Interestingly enough, I've started using Perplexity AI with Google Notebook LM to pull together market research for me (for free). Here are some prompts I've been playing around with:

  • Start with Perplexity:

    • Use it to scan recent insights from industry news, forums, and reports.

    • Frame the response by asking it specific questions like:

      • "What are the key trends in [your industry] for [current year]?"

      • "What are customers saying about [competitor product/feature]?"

  • Iterate Query Focus: Narrow down to actionable areas like feature preferences or regional demand nuances.

  • Use Google Notebook LM for Deeper Analysis:

    • Extract insights from unstructured data like research papers, blog posts, or reports.

    • Ask targeted questions:

      • "Summarize customer complaints about [product/industry]."

      • "What features are frequently requested in [product category]?"

__________________

If you want to analyze competitor data to think about more "differentiated" features:


Use Perplexity for Benchmarking:

  • Compare competitor roadmaps, product launches, or user feedback.

  • Example query: “What are the latest features introduced by [competitor] in [product area]?”

  • Dive into Reviews and Sentiment Analysis:

    • Search for user feedback on competitors’ offerings to identify gaps or opportunities.

__________________

  • Spot Trends and Gaps:

    • Use Google Notebook LM to summarize findings from multiple sources into categories like customer needs, pain points, or growth opportunities.

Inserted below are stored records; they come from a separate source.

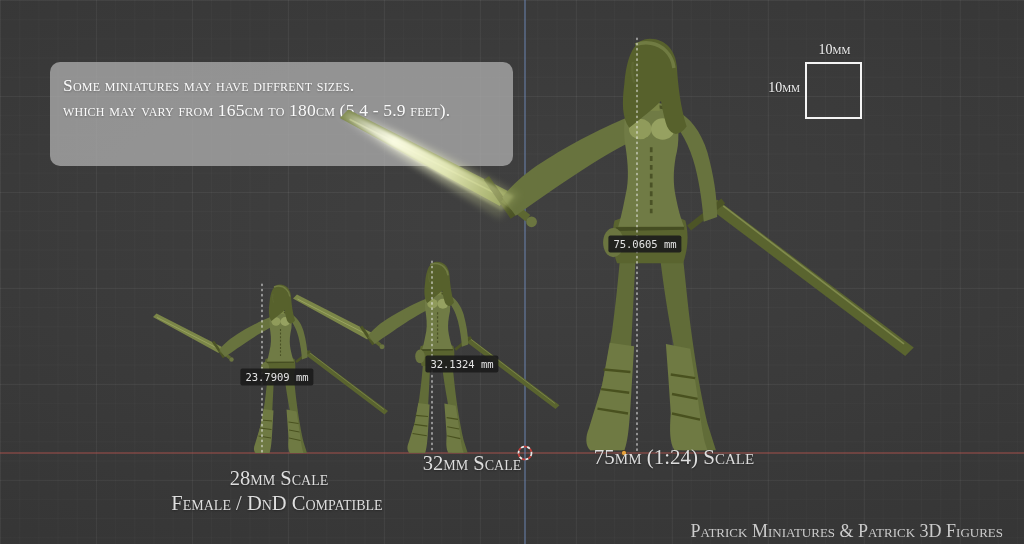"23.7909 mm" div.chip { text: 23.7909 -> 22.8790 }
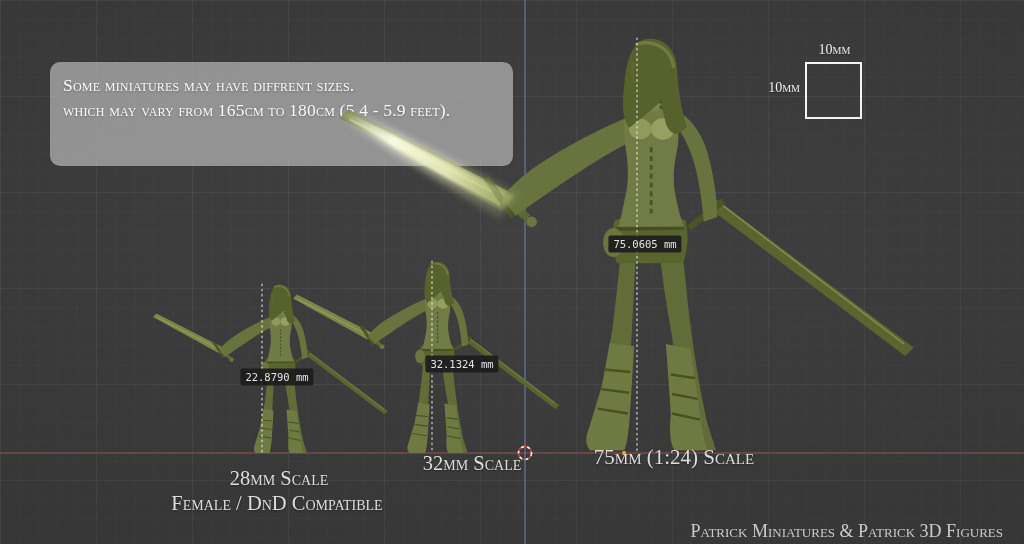"32mm Scale" div.slabel { top: 452px -> 464px }
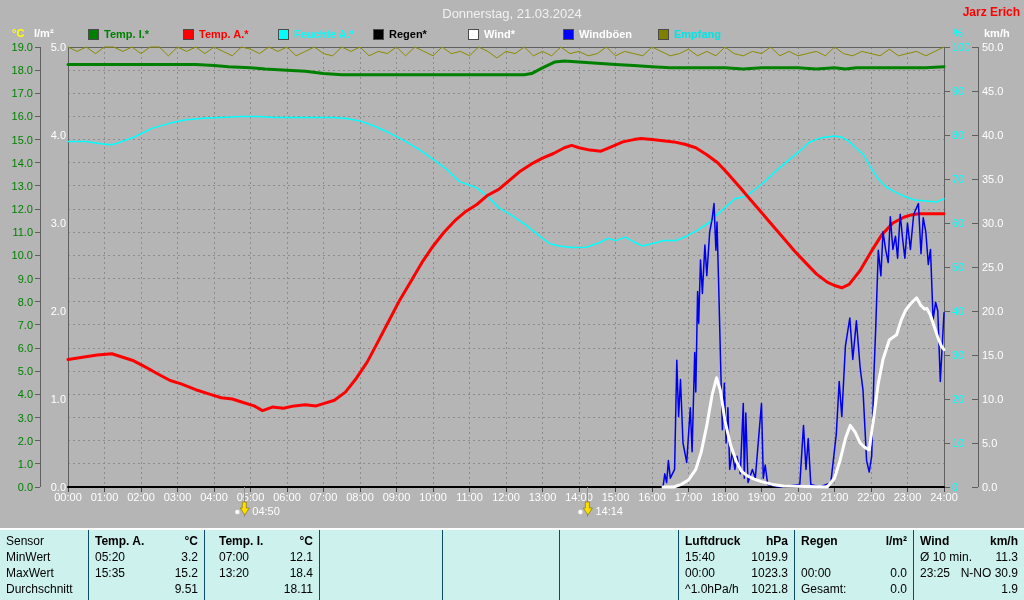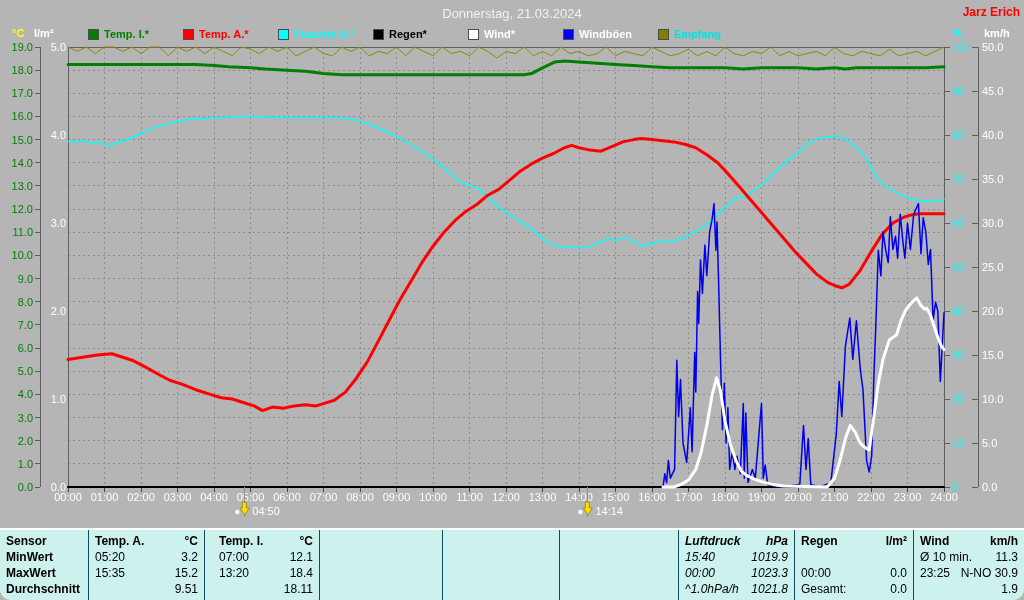"Donnerstag, 21.03.2024" .screen { border-radius: 11px -> none }
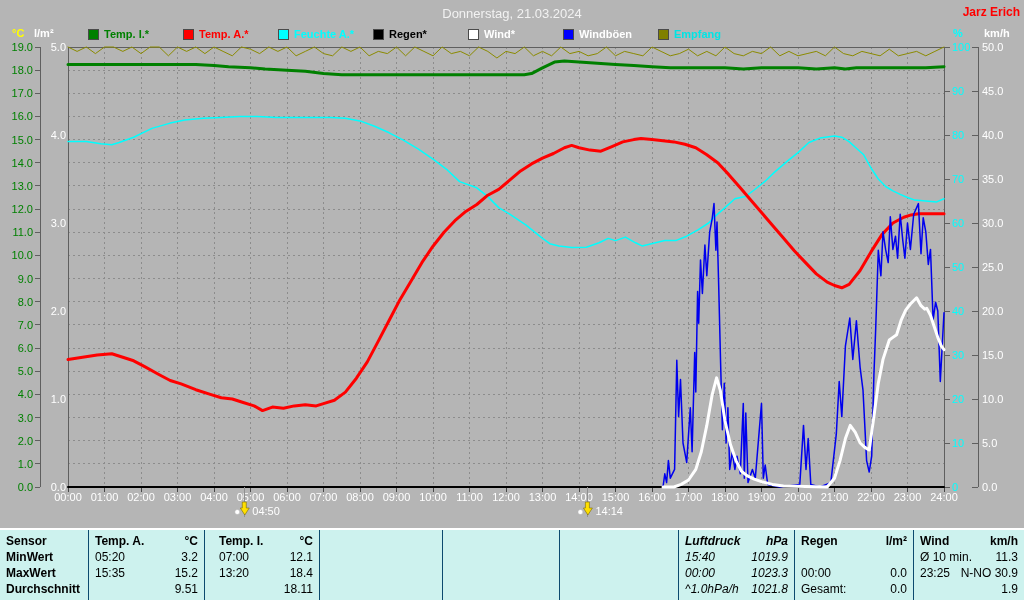"Sensor" .tcol.labels .trow { font-weight: bold -> normal }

    • Example task: Upload datasets or scraped reviews to cluster common themes (e.g., dissatisfaction with speed, desire for integrations).

  • Quantify Mentions:

    • Use the tools to gauge the frequency and intensity of discussions around specific topics to support your recommendations.

__________________

Using this info for roadmap influence:

  • You can then combine these findings with internal data like feedback from sales or customer success teams, results from surveys or advisory boards, and/or behavioral data from analytics tools to validate your hypotheses. Then structure your recommendation in a way that aligns with the bsiness goals. For example: "Adding [feature] could address [specific pain point] noted in [X% of reviews]."